Our dataset obeys all the above mentioned principles. Sample of first 10 rows is displayed using the print() function to show the dataset is tidy.
print(happiness_comparision[ , (1:4)])
print(happiness_comparision[ , -(1:4)])
dim(happiness_comparision)
[1] 155 8
Tidy & Manipulate Data II
We have created a new variable Diff_In_Happiness which is the absolute difference between the happiness scores of 2017 and 2016 by using mutate function.
#To create a new variable
happiness_comparision <- happiness_comparision %>% mutate(Diff_In_Happiness = abs(Happiness_Score_2017 - Happiness_Score_2016))
print(happiness_comparision[ , c(1,3,5,9)])
dim(happiness_comparision)
[1] 155 9
Scan I
To scan the missing values, inconsistencies and obvious errors, we made use of is.na, is.infinite, is.nan functions.

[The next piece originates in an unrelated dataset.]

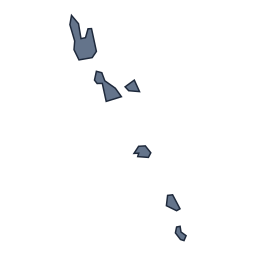 SVG path tracing the border of Vanuatu
{"feature_id": "VUT", "entity_name": "Vanuatu", "entity_type": "country or territory", "adm_level": 0, "iso_a3": "VUT", "parent_name": "Oceania", "parent_adm1": "", "projection": "robinson", "projection_center": [167.975, -16.976], "detail": "coarse", "context": "isolated", "style": "filled", "palette": "slate", "viewbox_px": 256, "rotation_deg": 0, "n_neighbors": 0, "source": "natural_earth", "source_scale": "50m", "svg_char_len": 694}
<svg xmlns="http://www.w3.org/2000/svg" viewBox="0 0 256 256"><path d="M78.5,23.7L81.0,38.6L85.5,37.7L88.0,28.8L91.5,28.6L96.4,51.4L92.2,57.6L79.0,59.9L74.0,49.7L74.7,41.0L69.9,24.7L71.5,15.4L78.5,23.7ZM104.8,80.8L115.3,88.2L121.4,96.7L106.2,101.4L102.3,83.4L97.1,83.5L94.5,80.1L96.4,71.3L101.8,72.7L104.8,80.8ZM180.0,208.8L176.6,210.7L166.4,205.7L167.6,195.4L172.6,194.8L180.0,208.8ZM145.3,145.9L150.8,152.8L148.4,157.4L137.7,156.6L138.7,153.2L134.0,153.4L138.6,146.3L145.3,145.9ZM139.5,91.6L128.7,90.7L125.1,86.8L134.3,80.1L139.5,91.6ZM186.1,235.7L184.0,240.6L180.5,239.5L175.4,232.9L176.6,227.0L180.1,226.3L181.0,232.0L186.1,235.7Z" fill="#64748b" stroke="#1e293b" stroke-width="1.5"/></svg>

We observed that there are 20 missing values and no special values.
The missing value percentage was found out to be 1.433692% (20 out of 1395 values). Since the percentage of missing values is less than 5%, we decided to omit these missing values using na.omit to proceed further. In fact, the omitted 5 rows were the countries that were present in the 2017 dataset but not in 2016.
#To find sum of missing values
sum(is.na(happiness_comparision))
[1] 20
#To find sum of infinite values
sum(sapply(happiness_comparision, is.infinite))
[1] 0
#To find sum of not a number(NAN) values
sum(sapply(happiness_comparision, is.nan))
[1] 0
Total_value <- nrow(happiness_comparision) * ncol(happiness_comparision)
NA_Percentage <- sum(is.na(happiness_comparision)) * 100 / Total_value
NA_Percentage
[1] 1.433692
happiness_comparision <- na.omit(happiness_comparision)
sum(is.na(happiness_comparision))
[1] 0
dim(happiness_comparision)
[1] 150 9
Scan II
We have used Boxplot function to check if there are any outliers in the numeric variables. From Figure-5, We can see that Diff_In_Happiness variable has outliers. We successfully handled these outliers by capping them with nearest quantile value. Figure-6 shows that there are no outliers in Diff_In_Happiness after capping.
#To visualize outliers
Boxplot(happiness_comparision$Happiness_Score_2016)

Figure - 1
Boxplot(happiness_comparision$Happiness_Score_2017)

Figure - 2
Boxplot(happiness_comparision$GDP_Per_Capita_2016)

Figure - 3
Boxplot(happiness_comparision$GDP_Per_Capita_2017)

Figure - 4
Boxplot(happiness_comparision$Diff_In_Happiness)
[1] 52 80 103 137 141

Figure - 5
cap <- function(x){
quantiles <- quantile( x, c(.05, 0.25, 0.75, .95 ) )
x[ x < quantiles[2] - 1.5*IQR(x) ] <- quantiles[1]
x[ x > quantiles[3] + 1.5*IQR(x) ] <- quantiles[4]
x
}
happiness_comparision$Diff_In_Happiness <- happiness_comparision$Diff_In_Happiness %>% cap()
Boxplot(happiness_comparision$Diff_In_Happiness)

Figure - 6
Reference
- Wickham, Hadley, and Garrett Grolemund. 2016. R for Data Science: Import, Tidy, Transform, Visualize, and Model Data. “ O’Reilly Media, Inc.”